Politisches Aufräumen nach der Elbeflut

Während das Hochwasser zurückgeht, fordert die SPD-Opposition im Niedersächsischen Landtag FDP-Umweltminister Sander zum Rücktritt auf: „Flut verpennt“. Brandenburg verweigerte die Entlastung durch die Öffnung der Havel-Polder

AUS HANNOVER JÜRGEN VOGES

Die Pegelstände in den niedersächsischen Hochwassergebieten sind gestern kräftig um rund einen Zentimeter pro Stunde gesunken. Auch in der Altstadt von Hitzacker gab die Elbe einen Großteil der Straßen und Häuser wieder frei. Zudem floss wieder Strom in den Leitungen der Altstadt, und viele Anwohner konnten immerhin mit dem Putzen und Aufräumen beginnen.

Die von der Katastrophe betroffenen Landkreise Lüneburg und Lüchow-Dannenberg mussten die durchweichten Deiche an Elbe und Jeetzel zwar weiter beobachten, konnten aber wieder einige hundert Katastrophenhelfer nach Hause schicken. Von Wochenanfang bis gestern Mittag sank die Zahl der eingesetzten Feuerwehrleute, Soldaten oder Kräfte des THW von weit über 6.000 auf rund 4.000. Der Landkreis Lüchow-Dannenberg kündigte an, am Donnerstag über die Aufhebung des Katastrophenalarms zu entscheiden.

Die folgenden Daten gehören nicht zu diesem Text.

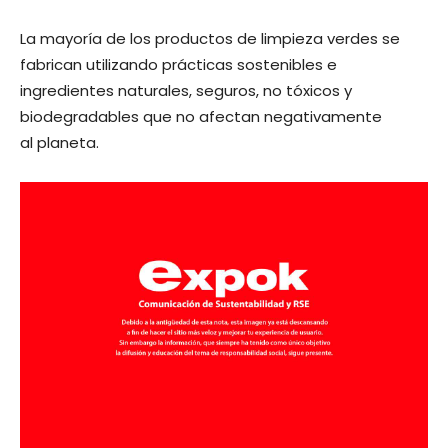
La mayoría de los productos de limpieza verdes se
fabrican utilizando prácticas sostenibles e
ingredientes naturales, seguros, no tóxicos y
biodegradables que no afectan negativamente
al planeta.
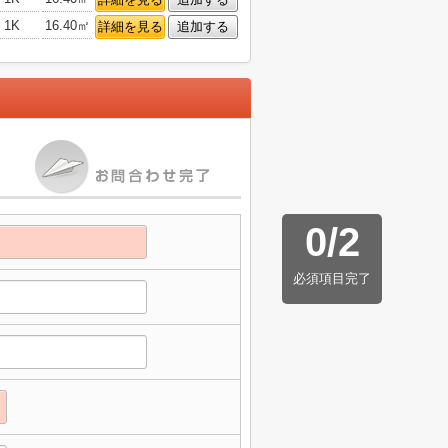
1K
16.40㎡
詳細を見る
追加する
0
/
2
必須項目完了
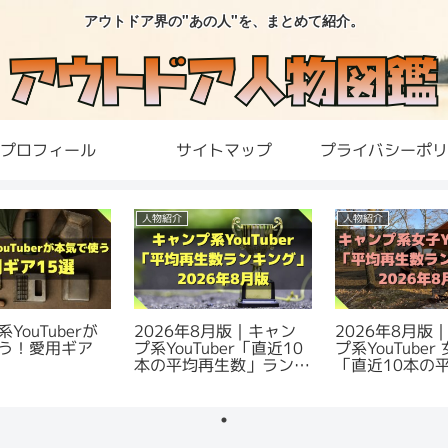
アウトドア界の"あの人"を、まとめて紹介。
プロフィール
サイトマップ
プライバシーポリ
人物紹介
人物紹介
YouTuberが
2026年8月版｜キャン
2026年8月版
う！愛用ギア
プ系YouTuber「直近10
プ系YouTube
本の平均再生数」ランキ
「直近10本の
ング
数」ランキング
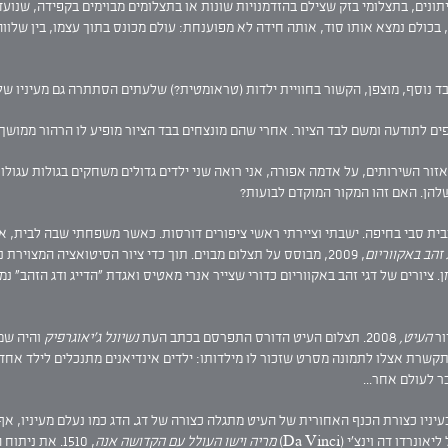
תונים, בתצלומי בזק שצילם בהזדמנויות שונות או בתצלומים מבוימים בקפידה, שנוע
בכולם נמצא אותו סוד, אותה חידה לא מפוענחת: עולם מכונס בתוך עצמו, בין שלווה ל
ד נוסף, מוצפן, הקשור בחוויית ילדות (טראומטית?) שלעתים הסתתרה גם מעיניו של
ים לתודעה ומשם לבד הציור. אחרי שהם מונצחים בבד הציור מופיע לו הרהור ממושך
זור השירותים, על אדמה אפורה, אני רואה שני ילדים גדולים משחקים בגולות עגולות.
שלהן. האם זהו המקור המוקדם לבועות?
בית סבי בחיפה. ישבתי וציירתי ראשי ציפורים דורסות. כאשר משפחתי שבה לבית, אמי
 זהב באקווריום
, 2009, מבוסס על תצלום מבוים. תוך כדי ציור הסיטואציה המצוי
 ציורים של דגי זהב באקווריום כדורי שצייר אנרי מאטיס ואגדת "הדייג ודג הזהב" נ
ור
העיט,
2008. תצלום העיט הדורס התפרסם בכתב העת
נשיונל ג'יאוגרפיק
שרת אצלו לתמונה מסרט שזכור לו מילדותו: ילדים אינדיאנים מתנכלים לילד אחד. 
ר לעולם אחר...
עיניו כצורת הכנף האחורית של העיט מתגלה כצורה של דג
.
הדג כמו נעלם מעיניו, אף
דה וינצ'י (Da Vinci)
מריה וישו העולל עם הקדושה אנה
, 1510. את 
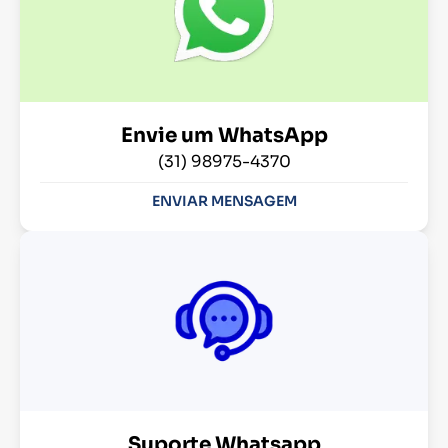
Envie um WhatsApp
(31) 98975-4370
ENVIAR MENSAGEM
Suporte Whatsapp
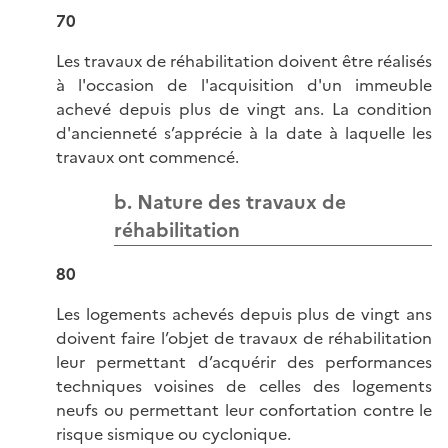
70
Les travaux de réhabilitation doivent être réalisés
à l'occasion de l'acquisition d'un immeuble
achevé depuis plus de vingt ans. La condition
d'ancienneté s’apprécie à la date à laquelle les
travaux ont commencé.
b. Nature des travaux de
réhabilitation
80
Les logements achevés depuis plus de vingt ans
doivent faire l’objet de travaux de réhabilitation
leur permettant d’acquérir des performances
techniques voisines de celles des logements
neufs ou permettant leur confortation contre le
risque sismique ou cyclonique.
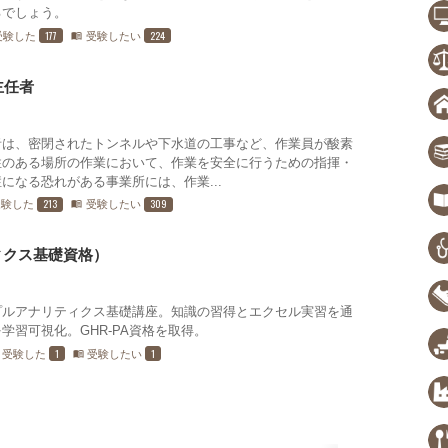
るでしょう。
177
224
受験した
受験したい
menu_book
主任者
者は、密閉されたトンネルや下水道の工事など、作業員が酸素
性のある場所の作業において、作業を安全に行うための指揮・
になる恐れがある事業所には、作業...
213
309
受験した
受験したい
menu_book
ィクス基礎資格）
プルアナリティクス基礎講座。知識の習得とエクセル実習を通
学習可視化。GHR-PA資格を取得。
1
1
受験した
受験したい
menu_book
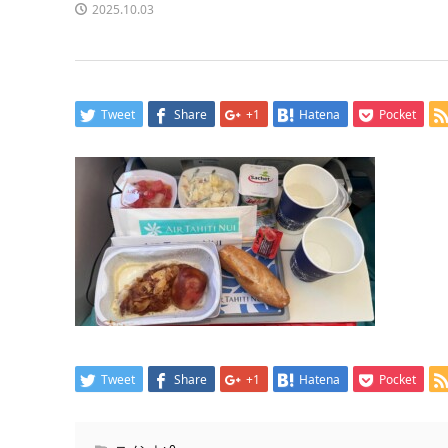
2025.10.03
Tweet
Share
+1
Hatena
Pocket
Tweet
Share
+1
Hatena
Pocket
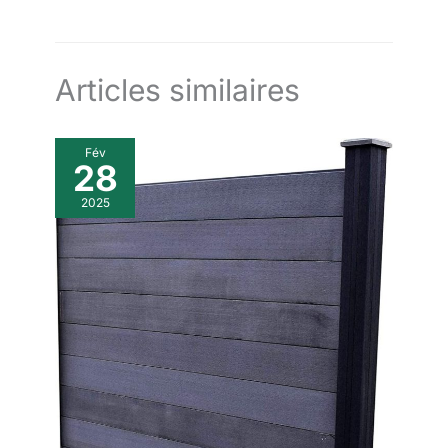
Articles similaires
Fév
28
2025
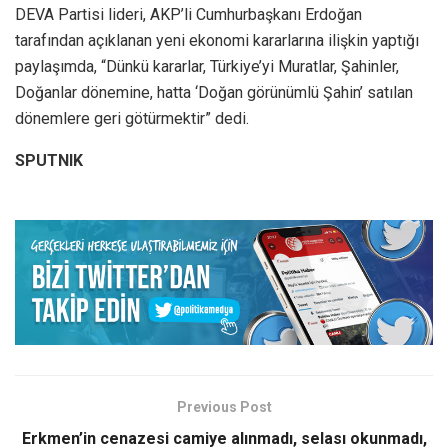
DEVA Partisi lideri, AKP’li Cumhurbaşkanı Erdoğan
tarafından açıklanan yeni ekonomi kararlarına ilişkin yaptığı
paylaşımda, “Dünkü kararlar, Türkiye’yi Muratlar, Şahinler,
Doğanlar dönemine, hatta ‘Doğan görünümlü Şahin’ satılan
dönemlere geri götürmektir” dedi.
SPUTNIK
Previous Post
Erkmen’in cenazesi camiye alınmadı, selası okunmadı,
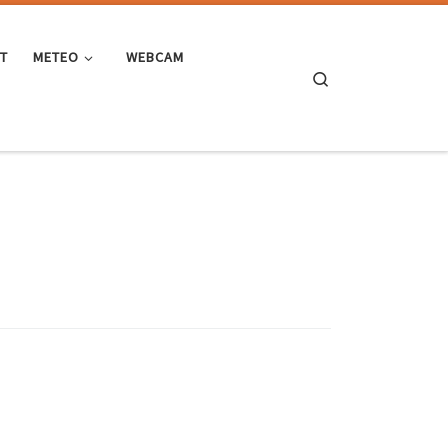
ST
METEO
WEBCAM
Search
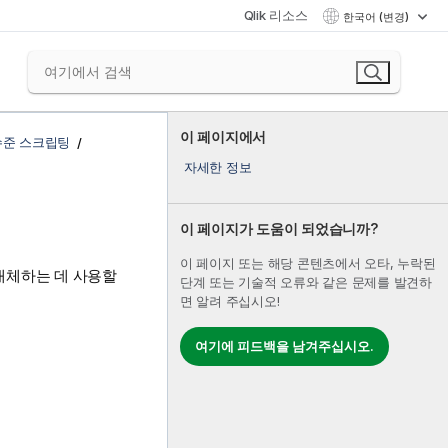
Qlik 리소스
한국어 (변경)
이 페이지에서
수준 스크립팅
자세한 정보
이 페이지가 도움이 되었습니까?
이 페이지 또는 해당 콘텐츠에서 오타, 누락된
대체하는 데 사용할
단계 또는 기술적 오류와 같은 문제를 발견하
면 알려 주십시오!
여기에 피드백을 남겨주십시오.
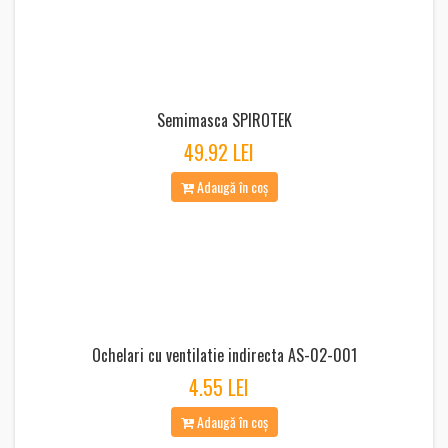
Semimasca SPIROTEK
49.92 LEI
Adaugă în coș
Ochelari cu ventilatie indirecta AS-02-001
4.55 LEI
Adaugă în coș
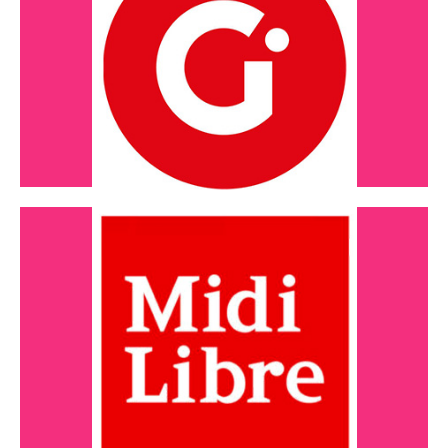
Les expos continuent en 2024
Lire l'article
Janvier 2024
Au bonheur des liens, naissance d’un
collectif d’éducateurs
Lire l'article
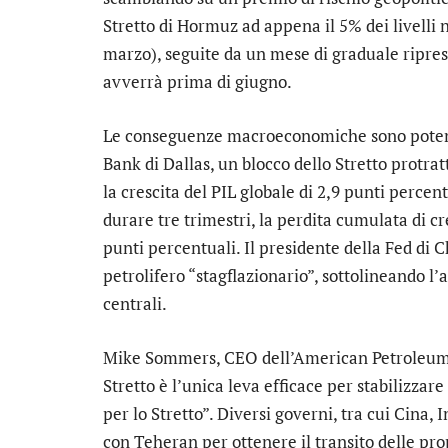
Stretto di Hormuz ad appena il 5% dei livelli n
marzo), seguite da un mese di graduale ripre
avverrà prima di giugno.
Le conseguenze macroeconomiche sono potenz
Bank di Dallas, un blocco dello Stretto protra
la crescita del PIL globale di 2,9 punti percen
durare tre trimestri, la perdita cumulata di 
punti percentuali. Il presidente della Fed di 
petrolifero “stagflazionario”, sottolineando l
centrali.
Mike Sommers, CEO dell’American Petroleum In
Stretto è l’unica leva efficace per stabilizzar
per lo Stretto”. Diversi governi, tra cui Cina, 
con Teheran per ottenere il transito delle pro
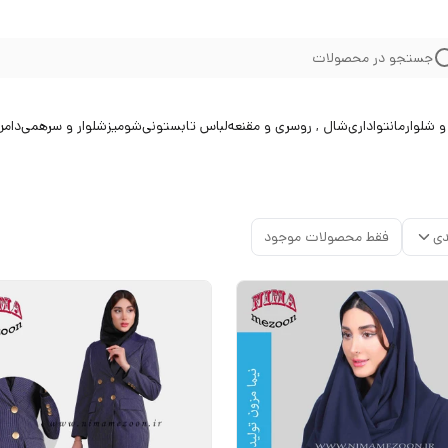
جستجو در محصولات
 شلوار
مانتو
اداری
شال , روسری و مقنعه
لباس تابستونی
شومیز
شلوار و سرهمی
دامن
دی
فقط محصولات موجود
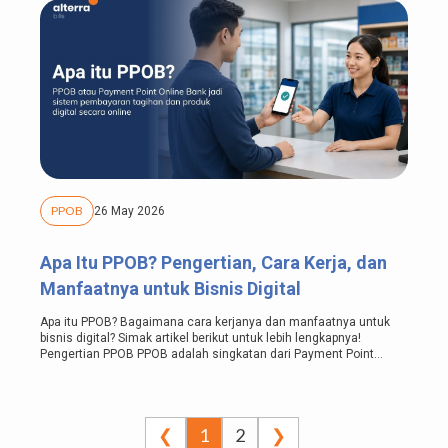
PPOB
26 May 2026
Apa Itu PPOB? Pengertian, Cara Kerja, dan
Manfaatnya untuk Bisnis Digital
Apa itu PPOB? Bagaimana cara kerjanya dan manfaatnya untuk
bisnis digital? Simak artikel berikut untuk lebih lengkapnya!
Pengertian PPOB PPOB adalah singkatan dari Payment Point
Online Bank,...
❮
1
2
❯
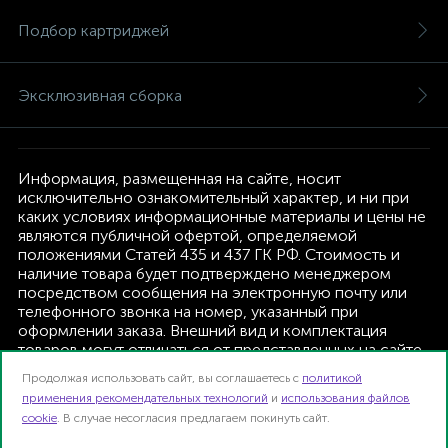
Подбор картриджей
Эксклюзивная сборка
Информация, размещенная на сайте, носит
исключительно ознакомительный характер, и ни при
каких условиях информационные материалы и цены не
являются публичной офертой, определяемой
положениями Статей 435 и 437 ГК РФ. Стоимость и
наличие товара будет подтверждено менеджером
посредством сообщения на электронную почту или
телефонного звонка на номер, указанный при
оформлении заказа. Внешний вид и комплектация
товаров могут отличаться от представленных на сайте.
Изготовитель оставляет за собой право изменять
Продолжая использовать сайт, вы соглашаетесь с
политикой
текущую комплектацию, без дополнительного
применения рекомендательных технологий
и
использования файлов
уведомления.
cookie
. В случае несогласия предлагаем покинуть сайт.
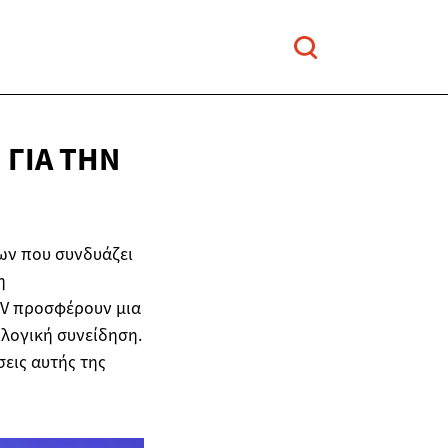
 ΓΙΑ ΤΗΝ
ων που συνδυάζει
η
UV προσφέρουν μια
ολογική συνείδηση.
σεις αυτής της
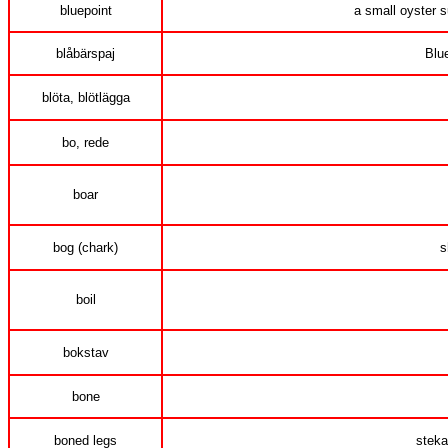
bluepoint
a small oyster s
blåbärspaj
Blu
blöta, blötlägga
bo, rede
boar
bog (chark)
s
boil
bokstav
bone
boned legs
steka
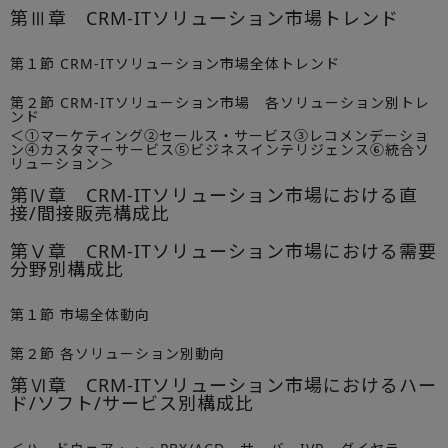
第Ⅲ章 CRM-ITソリューション市場トレンド
第１節 CRM-ITソリューション市場全体トレンド
第２節 CRM-ITソリューション市場 各ソリューション別トレ
ンド
＜①マーケティング②セールス・サービス③レコメンデーショ
ン④カスタマーサービス⑤ビジネスインテリジェンス⑥統合ソ
リューション＞
第Ⅳ章 CRM-ITソリューション市場における直
接/間接販売構成比
第Ⅴ章 CRM-ITソリューション市場における需要
分野別構成比
第１節 市場全体動向
第２節 各ソリューション別動向
第Ⅵ章 CRM-ITソリューション市場におけるハー
ド/ソフト/サービス別構成比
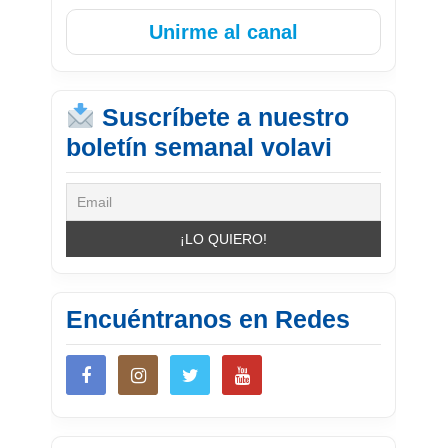
Unirme al canal
Suscríbete a nuestro
boletín semanal volavi
Encuéntranos en Redes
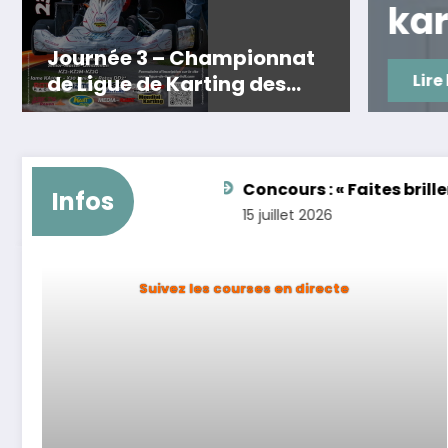
 – KZ2
kar
 FEMININES
Journée 3 – Championnat
Lire 
de Ligue de Karting des
Hauts de France –
Anneville (76) Résultats –
Infos pratiques
N – FEMININES
Concours : « Faites briller le karti
Infos
15 juillet 2026
Suivez les courses en directe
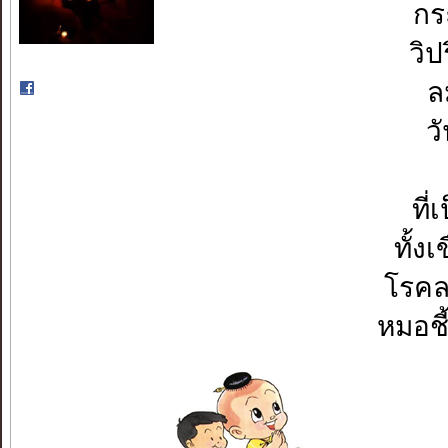
กร
วิ
ล
ว
ที่
ทั้ง
โรคล
หมอช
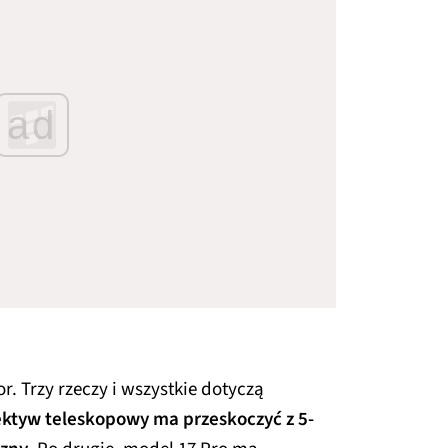
ad
. Trzy rzeczy i wszystkie dotyczą
ktyw teleskopowy ma przeskoczyć z 5-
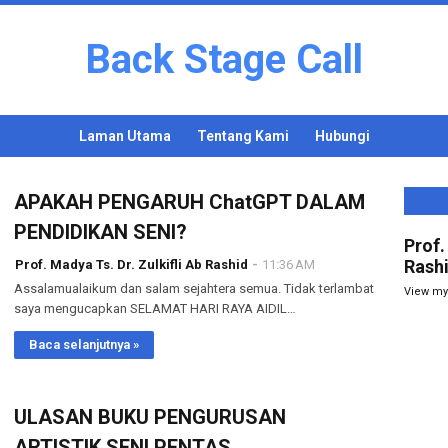
Back Stage Call
Laman Utama
Tentang Kami
Hubungi
APAKAH PENGARUH ChatGPT DALAM
PENDIDIKAN SENI?
Prof.
Rash
Prof. Madya Ts. Dr. Zulkifli Ab Rashid
11:36 AM
Assalamualaikum dan salam sejahtera semua. Tidak terlambat
View my
saya mengucapkan SELAMAT HARI RAYA AIDIL…
Baca selanjutnya »
ULASAN BUKU PENGURUSAN
ARTISTIK SENI PENTAS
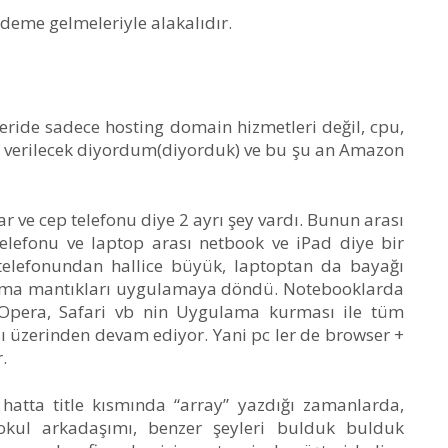
ndeme gelmeleriyle alakalıdır.
leride sadece hosting domain hizmetleri değil, cpu,
en verilecek diyordum(diyorduk) ve bu şu an Amazon
r ve cep telefonu diye 2 ayrı şey vardı. Bunun arası
telefonu ve laptop arası netbook ve iPad diye bir
telefonundan hallice büyük, laptoptan da bayağı
çalışma mantıkları uygulamaya döndü. Notebooklarda
 Opera, Safari vb nin Uygulama kurması ile tüm
ı üzerinden devam ediyor. Yani pc ler de browser +
.
hatta title kısmında “array” yazdığı zamanlarda,
kokul arkadaşımı, benzer şeyleri bulduk bulduk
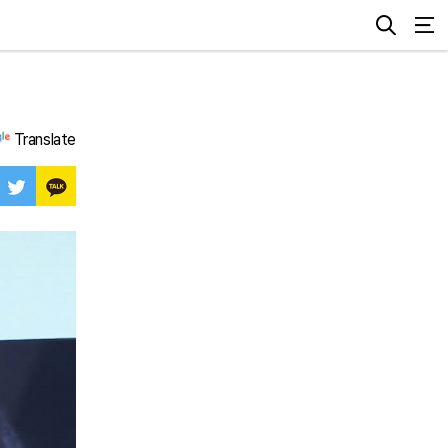
Translate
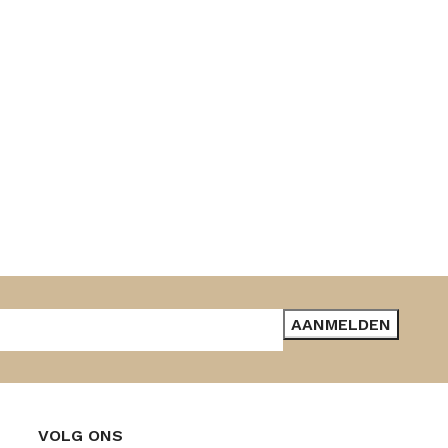
VOLG ONS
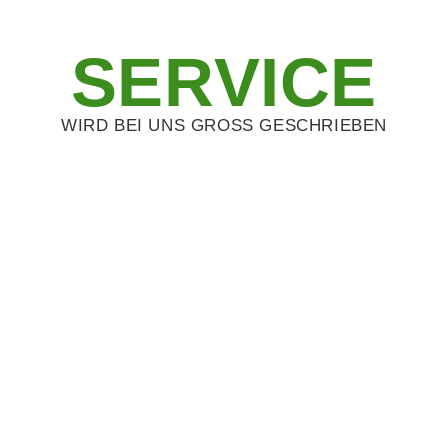
SERVICE
WIRD BEI UNS GROSS GESCHRIEBEN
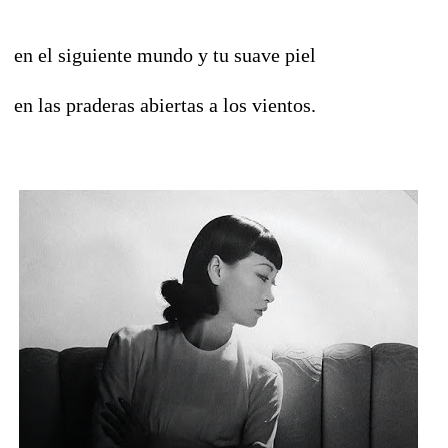
en el siguiente mundo y tu suave piel
en las praderas abiertas a los vientos.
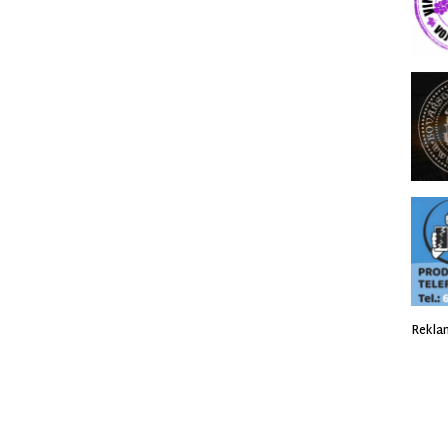
Rekla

Während die Bewohner der Hochwassergebiete langsam aufatmen und an bedürftige Flutopfer die ersten Soforthilfen ausgezahlt werden, begann auf politischer Ebene ein Streit um das Katastrophenmanagement. Der Vize der niedersächsischen SPD-Landtagsfraktion, Ex-Landesinnenminister Heiner Bartling, nahm dabei vor allem Umweltminister Hans-Heinrich Sander (FPD) ins Visier, dessen Experten die Flut völlig falsch eingeschätzt hatten. Der Umweltminister habe die Katastrophe „schlicht verpennt“, meinte Bartling. Während am gegenüberliegenden Elbufer in Mecklenburg-Vorpommern vergangene Woche bereits die Bundeswehr im Einsatz gewesen sei, habe das überflutete Hitzacker noch um Katastrophenalarm betteln müssen. Ministerpräsident Christian Wulff müsse daher seinen Umweltminister aus dem Verkehr ziehen. SPD-Politiker drohten sogar mit einem Untersuchungsausschuss, falls die Landesregierung ihre Versäumnisse „nicht einräumt und aufarbeitet“.

Unstrittig ist, dass die niedersächsischen Flutprognosen daneben lagen. Den Höhepunkt des Hochwassers erwartete das Umweltministerium in Hannover ursprünglich erst am gestrigen Mittwoch und nicht schon am vergangenen Wochenende. Und auch durch die Höhe der Flutwelle wurden die Experten überrascht. Zum Teil fatale Folgen hatte die Fehlprognose für die Einwohner von Hitzacker, die ihre Häuser dann Hals über Kopf ausräumen mussten und nicht ordentlich gegen die Wassermassen sichern konnten. Wie die zuständige Abteilungsleiterin im niedersächsischen Umweltministerium, Almut Kottwitz, gestern erläuterte, waren es vor allen Dingen starke Wasserzuflüsse aus der Havel in die Elbe, die die niedersächsischen Hochwasserprognosen zunichte machten. Während beim Jahrhunderthochwasser des Jahres 2002 Elbwasser in die Havel geströmt war und die Flutung der Havel-Polder den Wasserstand der Elbe gesenkt hatte, war es diesmal umgekehrt. Aus der Havel strömte Wasser in die Elbe. Deswegen habe sich das Hochwasser gerade am Dienstag und Mittwoch vergangener Woche ganz anders entwickelt als prognostiziert. Umweltminister Sander verlangte denn auch am vergangenem Mittwoch vergeblich von Brandenburg, die Havel-Polder erneut zu fluten, um Elbwasser aufzunehmen. Brandenburg lehnte dies mit Hinweis auf den zu hohen Wasserstand des Nebenflusses ab. Ministerpräsident Wulff nahm dies später zum Anlass, ein gemeinsames Hochwassermanagement aller Bundesländer an der Elbe anzumahnen. Die niedersächsische Landesregierung wurde von den Fehlprognosen kalt erwischt. Der zuständige Innenminister, Uwe Schünemann, reiste nach Kasachstan, Regierungschef Wulff weilte in Südafrika.